Le palais des rois de Sardaigne, situé dans le Vieux-Nice, fut de 1610 à 1861 un Palais dévolus aux ducs de Savoie, lesquels à partir de Victor-Amédée II de Savoie étaient rois de Sardaigne de Piémont et de Sicile. Il est inscrit et classé au titre des monuments historiques. Son entrée principale se situe sur le cours Saleya prés du marché aux fleurs. Il apparaît sur des vues de Nice au XVIe siècle. Il est cependant inauguré par Charles-Emmanuel Ier en 1613.Tous les ducs de Savoie et rois de Sardaigne y résidèrent durant leur séjour niçois. Ce palais fut un haut lieu des réunions mondaines du siècle dernier. Le palais continua à recevoir des embellissements.
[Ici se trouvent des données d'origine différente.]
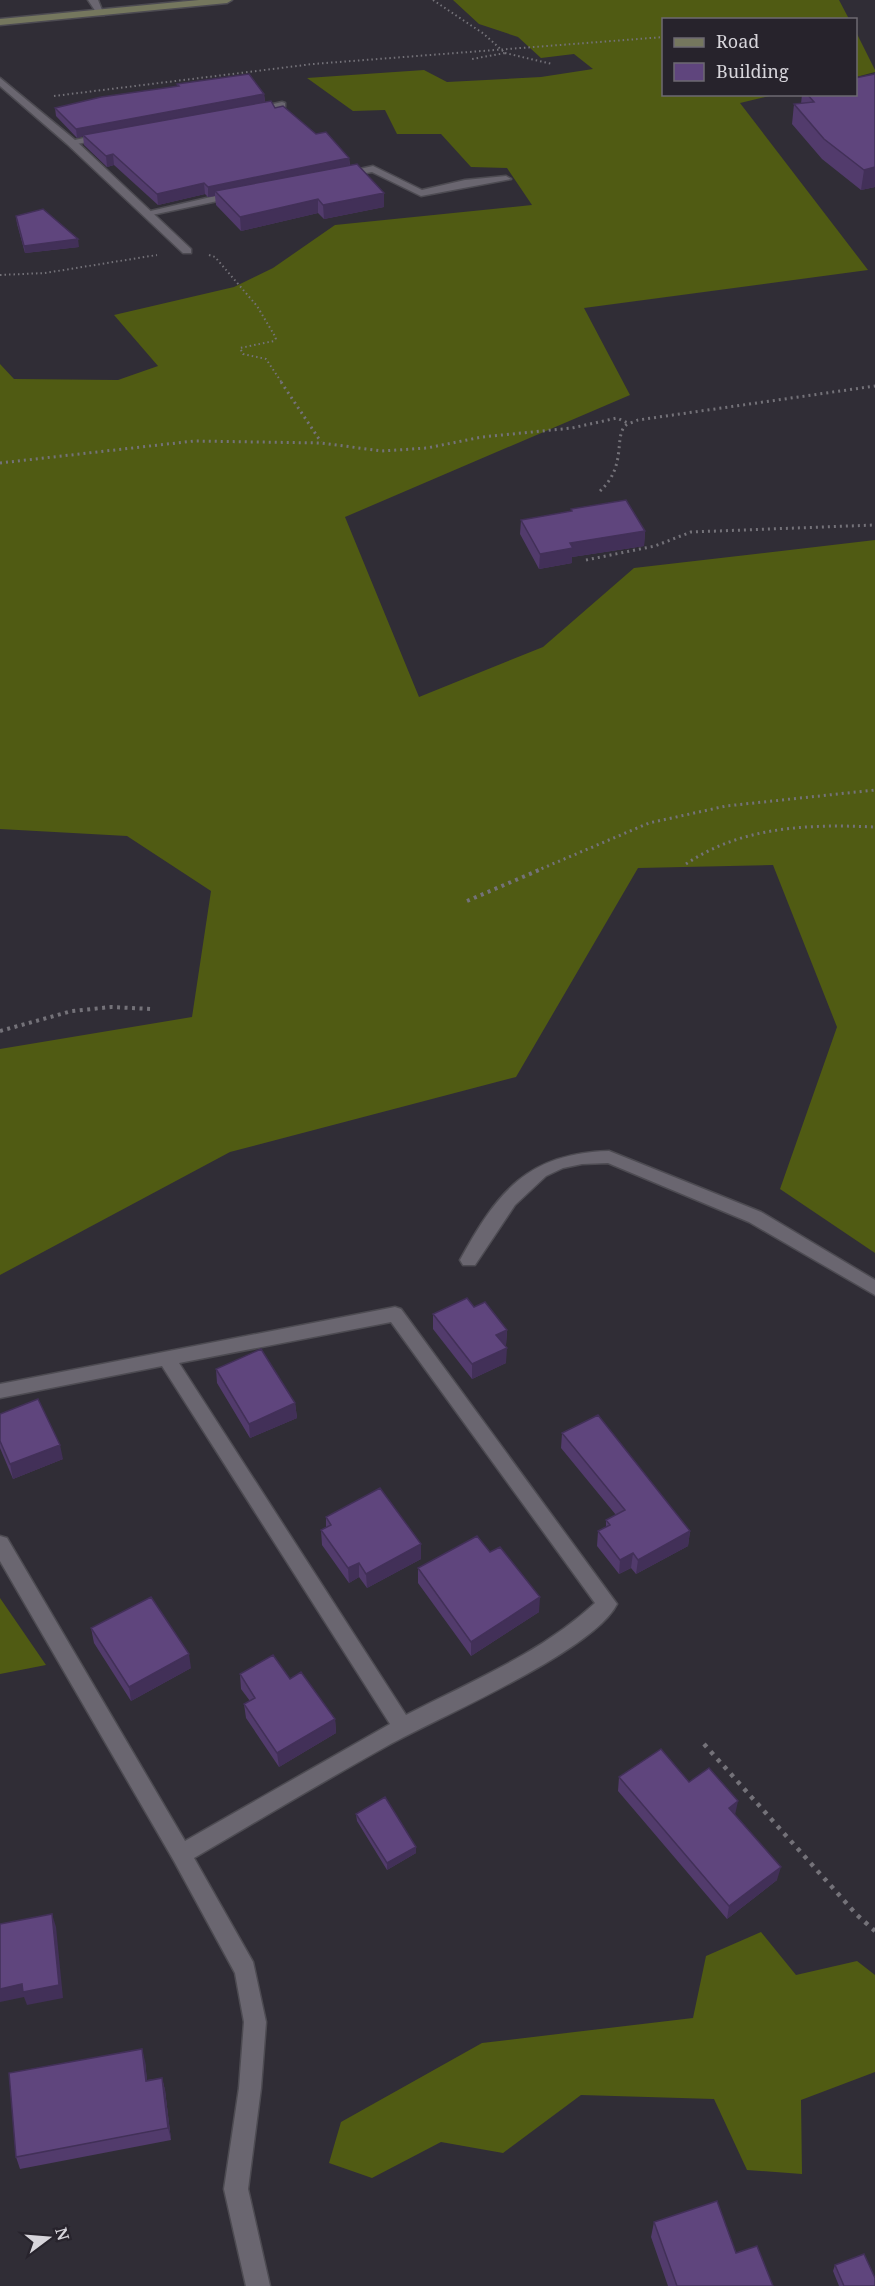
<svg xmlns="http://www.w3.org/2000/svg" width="875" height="2286" viewBox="0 0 875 2286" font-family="'Noto Serif',serif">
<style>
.forest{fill:#505b13}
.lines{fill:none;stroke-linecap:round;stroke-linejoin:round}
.service-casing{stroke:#4d4b52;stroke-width:3}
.minor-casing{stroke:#4d4b52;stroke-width:3}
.secondary-casing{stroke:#4d4b52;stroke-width:3}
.path-far3{stroke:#747279;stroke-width:2;stroke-dasharray:1.5 3;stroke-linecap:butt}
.path-far2{stroke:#747279;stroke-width:3;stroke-dasharray:2 4;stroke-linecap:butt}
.path-far1{stroke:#747279;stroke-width:4;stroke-dasharray:3 4.5;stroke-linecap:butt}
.path{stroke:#747279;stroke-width:4.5;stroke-dasharray:4 6;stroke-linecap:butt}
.service{fill:#6a6670;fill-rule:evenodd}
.minor{fill:#6a6670;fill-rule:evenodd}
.secondary{fill:#75775e;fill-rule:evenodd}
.wall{fill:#523b6c}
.shaded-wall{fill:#423058}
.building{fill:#5f457d;stroke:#423058;stroke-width:1.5}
</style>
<rect width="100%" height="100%" fill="#302d36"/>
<!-- forest -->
<path class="forest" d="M 453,0 L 839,0 L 849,19 L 664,20 L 664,94 L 774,95 L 740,103 L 868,270 L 584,308 L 630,395 L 345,517 L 419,697 L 543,647 L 634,568 L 875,540 L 875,1253 L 780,1189 L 837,1027 L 773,865 L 638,868 L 516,1077 L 230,1152 L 0,1275 L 0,1049 L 192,1017 L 211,891 L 127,836 L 0,829 L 0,364 L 14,379 L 118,380 L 158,366 L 114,315 L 234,287 L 273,268 L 335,225 L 532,205 L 507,168 L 471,167 L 441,134 L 397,134 L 385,110 L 353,111 L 307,78 L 424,70 L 447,82 L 541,77 L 593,69 L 574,54 L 541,58 L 518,37 L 479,24 Z
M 856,32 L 875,70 L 875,72 L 856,77 Z
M 0,1598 L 46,1665 L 0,1674 Z
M 761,1932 L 796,1975 L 857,1961 L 875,1975 L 875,2072 L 801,2100 L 802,2174 L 747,2170 L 714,2099 L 581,2095 L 503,2153 L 441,2142 L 372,2178 L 329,2163 L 341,2122 L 482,2043 L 693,2018 L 706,1956 Z"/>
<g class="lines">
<!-- service casing -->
<g class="service-casing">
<path id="service" d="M 282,102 L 285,103 L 285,107 L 252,113 L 247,110 Z
M 106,133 L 110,134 L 110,138 L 71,145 L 66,142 Z
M 373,166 L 422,190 L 465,180 L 506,176 L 511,179 L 421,196 L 372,172 L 342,177 L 337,174 Z
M 237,191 L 242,194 L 241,196 L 147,216 L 142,213 Z"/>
</g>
<!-- minor casing -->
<g class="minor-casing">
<path id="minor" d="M 88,0 L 98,0 L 104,15 L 98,15 Z
M 0,78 L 75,140 L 191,249 L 191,253 L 183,253 L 67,144 L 0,86 Z
M 609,1151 L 761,1212 L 875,1280 L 875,1295 L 749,1222 L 608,1163 L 582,1164 L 563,1168 L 546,1176 L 515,1205 L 475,1265 L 463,1265 L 460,1260 C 497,1192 528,1153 609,1151 Z
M 395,1307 L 401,1309 L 617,1604 C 594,1651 437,1718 387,1746 C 322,1782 259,1820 194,1858 L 253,1962 L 266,2022 L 261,2088 L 248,2189 L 270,2286 L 246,2286 L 224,2189 L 239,2088 L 244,2022 L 235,1973 L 174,1861 L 0,1561 L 0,1536 L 7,1538 L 185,1841 L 390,1724 L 162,1366 L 0,1398 L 0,1384 ZM 391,1322 L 595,1603 C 541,1653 472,1681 406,1715 L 179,1363 Z"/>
</g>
<!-- secondary casing -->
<g class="secondary-casing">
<path id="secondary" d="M 199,0 L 232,0 L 227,3 L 0,25 L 0,19 Z"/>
</g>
<!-- path-far3 -->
<path class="path-far3" d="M 433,0 L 484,34 L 505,53 L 472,59
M 505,53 L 552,64
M 54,96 L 313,64 L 664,37
M 209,255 L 215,257 L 257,306 L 276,338 L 274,341 L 240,348 L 243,354 L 266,359 L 282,383
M 0,275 L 45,273 L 157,255"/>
<!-- path-far2 -->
<path class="path-far2" d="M 281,382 L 321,442
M 0,463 L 194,441 L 321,443 L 382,451 L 427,448 L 482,437 L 572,428 L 617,418 L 630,424
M 600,491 C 627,466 614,438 625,426 C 628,423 634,422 638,420 L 875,386
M 586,560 L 655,546 L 691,532 L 875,525
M 686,864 C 742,826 810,824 875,827
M 536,871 L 649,823 L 726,806 L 875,790"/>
<!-- path-far1 -->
<path class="path-far1" d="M 467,901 L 539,870
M 0,1031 L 72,1011 L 111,1007 L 152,1009"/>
<!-- path -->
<path class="path" d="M 704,1744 L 857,1915 L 875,1931"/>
<!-- service -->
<use href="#service" class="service"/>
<!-- minor -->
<use href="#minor" class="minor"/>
<!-- secondary -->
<use href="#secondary" class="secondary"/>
</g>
<!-- wall -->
<path class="wall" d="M 875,74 L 875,187 L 861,190 L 822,159 L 792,124 L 794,104 L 801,104 L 802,94 L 855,94 Z
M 177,84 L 264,94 L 265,102 L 275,108 L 316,134 L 349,158 L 350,165 L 384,207 L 324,219 L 318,213 L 241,231 L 216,205 L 215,196 L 208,197 L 205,194 L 158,205 L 114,165 L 107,167 L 84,145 L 83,136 L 77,138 L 56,116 L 55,108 L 177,87 Z
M 16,216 L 79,247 L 25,253 L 17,224 Z
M 571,509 L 645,531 L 644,546 L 572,557 L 572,563 L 539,569 L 520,534 L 521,520 L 571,512 Z
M 474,1307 L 507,1330 L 506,1345 L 505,1345 L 506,1363 L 472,1379 L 433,1329 L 433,1314 Z
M 216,1369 L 295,1403 L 297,1418 L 250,1438 L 217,1383 Z
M 0,1414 L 63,1459 L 13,1479 L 0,1448 Z
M 562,1433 L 690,1531 L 688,1546 L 636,1574 L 631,1568 L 619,1574 L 597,1546 L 598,1531 L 606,1527 L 606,1520 L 616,1515 L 561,1448 Z
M 326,1517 L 421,1559 L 367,1588 L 359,1577 L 349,1583 L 322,1545 L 321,1530 L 326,1527 Z
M 490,1552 L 539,1612 L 471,1656 L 418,1583 L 418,1568 Z
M 91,1628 L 191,1668 L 131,1701 L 94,1643 Z
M 240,1674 L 290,1679 L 335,1719 L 336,1733 L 279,1767 L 246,1718 L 244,1704 L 250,1701 L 241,1689 Z
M 619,1777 L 689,1782 L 735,1815 L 777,1880 L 727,1919 L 618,1791 Z
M 356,1814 L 416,1847 L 416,1853 L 387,1870 L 357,1821 Z
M 145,2061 L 147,2080 L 162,2078 L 165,2090 L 171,2140 L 20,2169 L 16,2157 Z
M 654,2222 L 736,2253 L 773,2286 L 668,2286 L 651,2237 Z
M 835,2265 L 875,2286 L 839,2286 L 833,2271 Z"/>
<!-- shaded-wall -->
<path class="shaded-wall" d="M 264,94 L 265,103 L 83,135 L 83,136 L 77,138 L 76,129 Z
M 113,154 L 114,165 L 107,167 L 106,156 Z
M 349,158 L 350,168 L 215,191 L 215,196 L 208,197 L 208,187 Z
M 875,167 L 875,187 L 861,190 L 864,170 Z
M 204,183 L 205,194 L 158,205 L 157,194 Z
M 384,193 L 384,207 L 324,219 L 323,205 Z
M 318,199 L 318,213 L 241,231 L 240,217 Z
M 78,239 L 79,247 L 25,253 L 24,246 Z
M 645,531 L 644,546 L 572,557 L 572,563 L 539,569 L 540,554 L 570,543 Z
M 507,1330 L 506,1345 L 496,1350 L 496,1335 Z
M 507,1348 L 506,1363 L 472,1379 L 472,1364 Z
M 295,1403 L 297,1418 L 250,1438 L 249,1424 Z
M 60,1445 L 63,1459 L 13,1479 L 10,1464 Z
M 690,1531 L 688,1546 L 636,1574 L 638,1560 Z
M 421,1544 L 421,1559 L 367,1588 L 366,1574 Z
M 633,1553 L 631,1568 L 619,1574 L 620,1560 Z
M 359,1563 L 359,1577 L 349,1583 L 348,1568 Z
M 540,1597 L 539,1612 L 471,1656 L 471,1642 Z
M 189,1654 L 191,1668 L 131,1701 L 129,1687 Z
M 335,1719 L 336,1733 L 279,1767 L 277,1753 Z
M 738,1801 L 735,1815 L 729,1808 Z
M 416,1847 L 416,1853 L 387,1870 L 387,1863 Z
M 781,1867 L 777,1880 L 727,1919 L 729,1906 Z
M 52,1914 L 56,1927 L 63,1998 L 27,2005 L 24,1997 L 0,2002 L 0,1989 Z
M 142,2049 L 145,2061 L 148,2093 L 146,2081 Z
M 162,2078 L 165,2090 L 171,2140 L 168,2128 Z"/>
<!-- building -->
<path class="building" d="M 249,74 L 264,94 L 76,129 L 55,108 L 101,97 L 179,86 L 177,84 Z
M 875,74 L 875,167 L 864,170 L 824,139 L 794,104 L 814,102 L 807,94 L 855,94 L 855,78 Z
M 271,101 L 275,108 L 283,106 L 316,134 L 326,132 L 349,158 L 208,187 L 204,183 L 157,194 L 113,154 L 106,156 L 83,135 Z
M 357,164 L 384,193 L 323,205 L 318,199 L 240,217 L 215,191 Z
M 43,209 L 78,239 L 24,246 L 16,216 Z
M 626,500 L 645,531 L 570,543 L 573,548 L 540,554 L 521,520 L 572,511 L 571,509 Z
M 467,1298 L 474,1307 L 485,1302 L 507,1330 L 496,1335 L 507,1348 L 472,1364 L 433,1314 Z
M 261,1349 L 295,1403 L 249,1424 L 216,1369 Z
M 38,1399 L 60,1445 L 10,1464 L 0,1441 L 0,1414 Z
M 598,1415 L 690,1531 L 638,1560 L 633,1553 L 620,1560 L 598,1531 L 610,1525 L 606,1520 L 625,1510 L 562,1433 Z
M 380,1488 L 421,1544 L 366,1574 L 359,1563 L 348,1568 L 321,1530 L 331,1525 L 326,1517 Z
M 477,1536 L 490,1552 L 500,1547 L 540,1597 L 471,1642 L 418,1568 Z
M 151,1597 L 189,1654 L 129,1687 L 91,1628 Z
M 273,1655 L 290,1679 L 301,1672 L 335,1719 L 277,1753 L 244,1704 L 255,1698 L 240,1674 Z
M 661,1749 L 689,1782 L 709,1768 L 738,1801 L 729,1808 L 781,1867 L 729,1906 L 619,1777 Z
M 385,1797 L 416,1847 L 387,1863 L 356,1814 Z
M 52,1914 L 59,1985 L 23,1992 L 22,1984 L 0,1989 L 0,1924 Z
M 142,2049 L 146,2081 L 162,2078 L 168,2128 L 16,2157 L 9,2073 Z
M 717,2201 L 736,2253 L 757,2246 L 773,2286 L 677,2286 L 654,2222 Z
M 864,2254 L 875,2278 L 875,2286 L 844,2286 L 835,2265 Z"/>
<!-- legend -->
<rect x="662" y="18" width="195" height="78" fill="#27232c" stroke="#6d6a72" stroke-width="1.5"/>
<rect x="674" y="38" width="30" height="9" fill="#75775e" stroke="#6d6a72" stroke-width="1.5"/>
<text x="716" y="48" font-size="18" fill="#d7d5db">Road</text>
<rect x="674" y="63" width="30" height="18" fill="#5f457d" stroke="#6d6a72" stroke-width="1.5"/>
<text x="716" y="78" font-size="18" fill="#d7d5db">Building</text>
<!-- north arrow -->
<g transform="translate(48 2238) rotate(74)" stroke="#27232c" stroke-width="4.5" paint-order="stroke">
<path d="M0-4.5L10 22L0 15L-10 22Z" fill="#d7d5db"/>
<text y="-9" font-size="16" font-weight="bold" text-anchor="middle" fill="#d7d5db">N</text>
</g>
</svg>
Ceux-ci étaient d’autan plus nécessaire que Nice était devenu la « capitale de l’Europe monarchique et aristocratique ».
Vue de la terrasse du palais
En 1814, lors de la restauration sarde, le roi de Piémont-Sardaigne Victor-Emmanuel Ier décide d'élever l’édifice au rang de résidence royale. Les appartements royaux réaménagés reçoivent du mobilier prélevé dans les palais de Turin et de Gênes. Durant l'hiver 1856, le futur roi d'Italie Victor-Emmanuel II y reçoit l'impératrice de Russie.
En 1860, après l’annexion de Nice, la résidence royale devient le siège de la préfecture des Alpes-Maritimes et continue d’être le cadre de brillantes réceptions. Napoléon III y reçoit le tzar Alexandre II en 1864, puis en 1889, Sadi Carnot y rencontre Léopold II de Belgique et Oscar II de suède.… Félix Faure y eut comme hôte le tsarévitch Nicolas. Le roi des Belges y fut invité en 1909 par le président Fallières, accompagné de Clemenceau. Après la guerre, le livre d’or a continué de s’enrichir de noms parmi les plus illustres de l’époque contemporaine.
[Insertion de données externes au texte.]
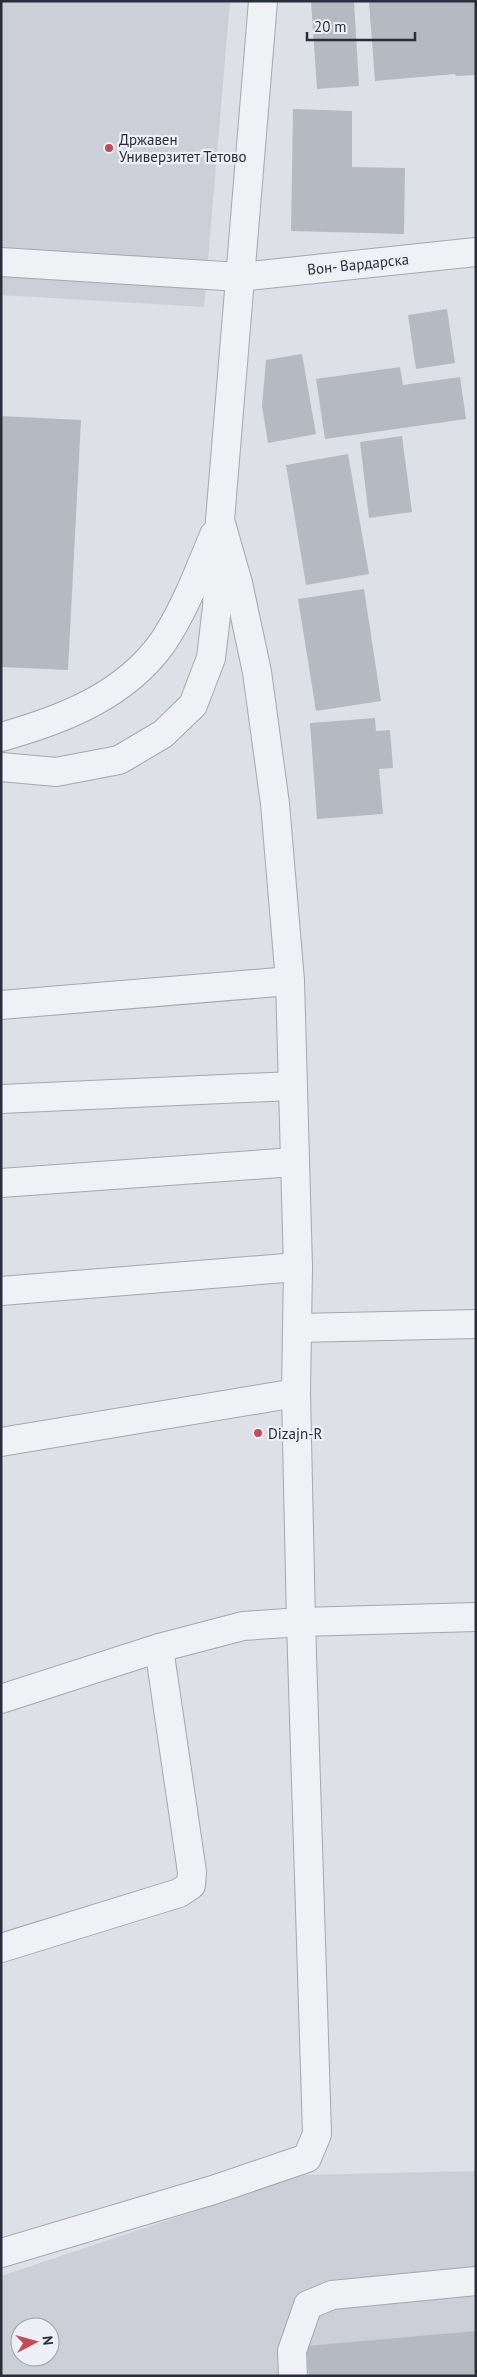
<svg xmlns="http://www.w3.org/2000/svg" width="477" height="2377" font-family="'PT Sans',sans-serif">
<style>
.built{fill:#cccfd7;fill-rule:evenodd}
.building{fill:#b5bac2}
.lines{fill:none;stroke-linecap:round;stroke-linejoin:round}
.minor-casing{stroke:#a3a7af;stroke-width:30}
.minor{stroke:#f0f1f5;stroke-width:28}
.poi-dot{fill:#c34b57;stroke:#edeff4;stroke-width:2}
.labels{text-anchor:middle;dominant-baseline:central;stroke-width:4.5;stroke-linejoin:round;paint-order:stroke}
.poi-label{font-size:15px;fill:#282e3b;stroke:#edeff4;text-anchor:start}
.street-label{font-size:15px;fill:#282e3b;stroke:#edeff4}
</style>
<rect width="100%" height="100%" fill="#dde0e6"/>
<g class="built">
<path d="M 1,1 L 230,1 L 204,307 L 1,295 Z"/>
<path d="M 476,2171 L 476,2376 L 1,2376 L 1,2276 L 303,2175 ZM 20,2327 L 50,2327 L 50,2357 L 20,2357 Z"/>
</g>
<g class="building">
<path d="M 311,1 L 354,1 L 359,86 L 317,89 Z"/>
<path d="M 476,1 L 476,75 L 456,76 L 455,74 L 375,81 L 369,2 Z"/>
<path d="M 293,109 L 352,111 L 352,167 L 405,168 L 404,234 L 291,231 Z"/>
<path d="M 447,309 L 455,363 L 416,369 L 408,315 Z"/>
<path d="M 302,354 L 316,434 L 268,443 L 262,406 L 266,360 Z"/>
<path d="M 400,367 L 403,385 L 460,377 L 466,419 L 325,439 L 316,379 Z"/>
<path d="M 1,416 L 81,420 L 68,670 L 1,667 Z"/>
<path d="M 402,436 L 412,512 L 369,518 L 360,442 Z"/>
<path d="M 348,454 L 369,574 L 306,585 L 286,465 Z"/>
<path d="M 364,589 L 381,701 L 316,711 L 298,599 Z"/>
<path d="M 375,718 L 376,731 L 390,730 L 393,768 L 379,769 L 383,814 L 317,819 L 310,723 Z"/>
<path d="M 476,2331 L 476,2376 L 309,2376 L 306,2346 Z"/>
</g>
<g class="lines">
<defs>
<g id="minor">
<path d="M 1,262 L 240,277 L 476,252"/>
<path d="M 1,737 C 62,720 125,696 163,642 C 185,609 199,571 214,535"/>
<path d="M 1,767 L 56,772 L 119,760 L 163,734 L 193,705 L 211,658 L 217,607 L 220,520 L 263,1"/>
<path d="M 1,1005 L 290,981"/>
<path d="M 1,1099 L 292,1086"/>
<path d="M 1,1183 L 294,1162"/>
<path d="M 1,1291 L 298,1267"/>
<path d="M 298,1328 L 476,1324"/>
<path d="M 1,1442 L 296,1393"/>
<path d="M 1,1699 L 159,1648 L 243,1626 L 301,1622 L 476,1617"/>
<path d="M 1,1948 L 179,1893 L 191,1885 L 192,1872 L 159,1648"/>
<path d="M 1,2253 L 213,2190 L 307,2158 L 317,2134 L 301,1622 L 296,1393 L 298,1267 L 290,981 L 275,804 L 257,672 L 238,583 L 220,520"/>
<path d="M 293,2376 L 292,2351 L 308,2305 L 332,2295 L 476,2281"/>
</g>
</defs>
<use href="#minor" class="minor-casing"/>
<use href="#minor" class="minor"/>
</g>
<g class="poi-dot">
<circle cx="109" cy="148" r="5"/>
<circle cx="258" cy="1433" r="5"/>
</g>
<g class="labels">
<g class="poi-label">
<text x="119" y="139">Државен<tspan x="119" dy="17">Универзитет Тетово</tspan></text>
<text x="268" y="1433">Dizajn-R</text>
</g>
<g class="street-label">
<text transform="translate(358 264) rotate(-6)">Вон- Вардарска</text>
</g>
</g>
<rect width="477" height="2377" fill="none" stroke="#282e3b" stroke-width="5"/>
<g transform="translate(35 2342) rotate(84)"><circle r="24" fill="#edeff4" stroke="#9ea2aa"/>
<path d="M0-4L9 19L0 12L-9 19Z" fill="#c34b57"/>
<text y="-8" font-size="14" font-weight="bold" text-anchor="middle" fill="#282e3b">N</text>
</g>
<path d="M307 32v8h108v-8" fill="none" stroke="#282e3b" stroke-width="2.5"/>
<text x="314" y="32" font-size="15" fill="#282e3b" stroke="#edeff4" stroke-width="4" paint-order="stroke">20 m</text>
</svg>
Parmi les nombreux comtes, puis ducs de Savoie, puis rois de Sardaigne qui ont régné sur Nice de 1388 à 1860, il en est un qui a laissé de nombreuses traces dans le patrimoine niçois et une empreinte non moins indélébile dans la mémoire du comté de Nice : le roi Charles-Félix, dit Carlo-Felice. Charles-Félix est le cinquième garçon du roi Victor-Amédée III.
Sa politique d’embellissement de Turin et de Gênes rejoint celle de Nice. A l’occasion de son premier voyage officiel dans notre ville, en 1826, on restaure le Palais royal (palais des rois de Sardaigne), pillé par les révolutionnaires français. Sur ses instructions, on rénove le port Lympia, relançant ainsi l’économie niçoise, et on élargit le quai Rauba-Capèu qui le relie à la ville. Il fait achever la route Nice-Gênes (actuelle Grande Corniche) qui reliera enfin les 2 grands ports. Il commande aussi le pont Charles, enjambant le Paillon, permettant ainsi le développement du faubourg Saint-Jean-Baptiste, le long de la rive droite.
Nice change beaucoup sous le règne de Charles-Félix. C’est alors que naît la promenade des Anglais » lou camin dei Inglès » le premier chemin côtier de notre histoire, et qui deviendra le symbole de la Belle-Epoque. Cette même année, le roi cède à la Ville la colline du Château à charge pour elle de la transformer en parc public. Ouvrant sur le cours Saleya à son extrémité est, on crée pour sa venue une nouvelle porte qui prendra son nom. Côté rue des Ponchettes, on peut encore y lire l’inscription latine qui dit : " En hommage à notre bon roi de passage à Nice, nous lui ouvrons nos portes et notre cœur ". Une ville fière de sa modernité et confiante dans l’avenir, par ailleurs fraîche, claire et paisible.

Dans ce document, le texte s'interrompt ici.